James Musinguzi, PhD
(Executive Director Uganda Wildlife Conservation Education Centre)
This study investigated the relationship between education and wildlife conservation in Uganda. Although attempts have been made to sensitize the citizens about the need to conserve wild life, illegal trade in wildlife remains a substantial threat to the survival of many species. In the past, efforts to address this trade have been primarily focused on law enforcement to prevent the poaching and illegal harvest of animals and plants, and trafficking of their parts, products and derivatives along trade routes, however these efforts have not yielded fruits in Uganda.
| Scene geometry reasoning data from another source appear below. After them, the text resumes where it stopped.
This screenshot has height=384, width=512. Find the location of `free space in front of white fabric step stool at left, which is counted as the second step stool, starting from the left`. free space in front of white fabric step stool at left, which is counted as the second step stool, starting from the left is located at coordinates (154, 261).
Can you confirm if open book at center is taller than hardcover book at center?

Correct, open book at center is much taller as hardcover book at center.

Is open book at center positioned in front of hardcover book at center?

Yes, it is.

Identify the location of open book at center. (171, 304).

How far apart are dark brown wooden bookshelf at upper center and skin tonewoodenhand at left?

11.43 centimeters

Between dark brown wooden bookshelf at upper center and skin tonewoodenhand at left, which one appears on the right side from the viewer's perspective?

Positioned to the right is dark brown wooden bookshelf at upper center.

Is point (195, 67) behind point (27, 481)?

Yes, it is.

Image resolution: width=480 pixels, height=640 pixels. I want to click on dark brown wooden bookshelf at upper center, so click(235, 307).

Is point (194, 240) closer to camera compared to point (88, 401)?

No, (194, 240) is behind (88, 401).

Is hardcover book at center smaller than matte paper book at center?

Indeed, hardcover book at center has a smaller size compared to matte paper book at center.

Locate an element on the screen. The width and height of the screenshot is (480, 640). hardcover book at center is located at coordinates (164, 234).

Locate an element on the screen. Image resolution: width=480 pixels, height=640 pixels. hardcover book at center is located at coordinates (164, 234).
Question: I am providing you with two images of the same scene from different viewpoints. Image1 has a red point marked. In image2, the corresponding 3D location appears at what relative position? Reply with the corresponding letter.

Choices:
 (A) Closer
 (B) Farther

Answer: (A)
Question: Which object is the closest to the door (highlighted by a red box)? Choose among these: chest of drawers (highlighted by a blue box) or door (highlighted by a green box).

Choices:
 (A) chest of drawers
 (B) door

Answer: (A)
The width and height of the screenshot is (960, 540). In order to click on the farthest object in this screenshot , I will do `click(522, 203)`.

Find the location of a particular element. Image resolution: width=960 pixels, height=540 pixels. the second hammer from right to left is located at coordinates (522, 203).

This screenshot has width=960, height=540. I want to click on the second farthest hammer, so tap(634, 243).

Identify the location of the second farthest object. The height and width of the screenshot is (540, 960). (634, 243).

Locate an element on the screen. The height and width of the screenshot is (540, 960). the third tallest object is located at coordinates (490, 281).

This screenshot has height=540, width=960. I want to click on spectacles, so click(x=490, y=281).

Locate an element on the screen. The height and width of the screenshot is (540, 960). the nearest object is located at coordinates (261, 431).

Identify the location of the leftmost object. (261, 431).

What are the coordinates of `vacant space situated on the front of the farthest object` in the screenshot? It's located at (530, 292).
Given the growing cases of illegal wildlife trade, Uganda ratified the Convention on International Trade in Endangered Species (CITES) and committed itself to enforcement of its provisions. However, poaching for subsistence and commercial purposes prevails, particularly in the River Kafu basin, Queen Elizabeth National Park, Murchison Falls National Park, Luwero, Kiboga and Lake Mburo ecosystem. Trade in game meat in Kampala exists and the clandestine sale of skins of CITES listed species such as cheetah, leopard, colobus monkeys and crocodile occurs in markets. The study adopted a descriptive cross sectional survey design, data was collected from UWA officials, communities staying around national parks and game rangers and analysis was done using structural equation modelling. It is recommended that the current wildlife law has gaps when it comes to education and conservation. There is a need for UWA and the sister bodies to promote conservation education and outreaches in communities given that the public disinterest in conservation affects the success of the environmental protection efforts.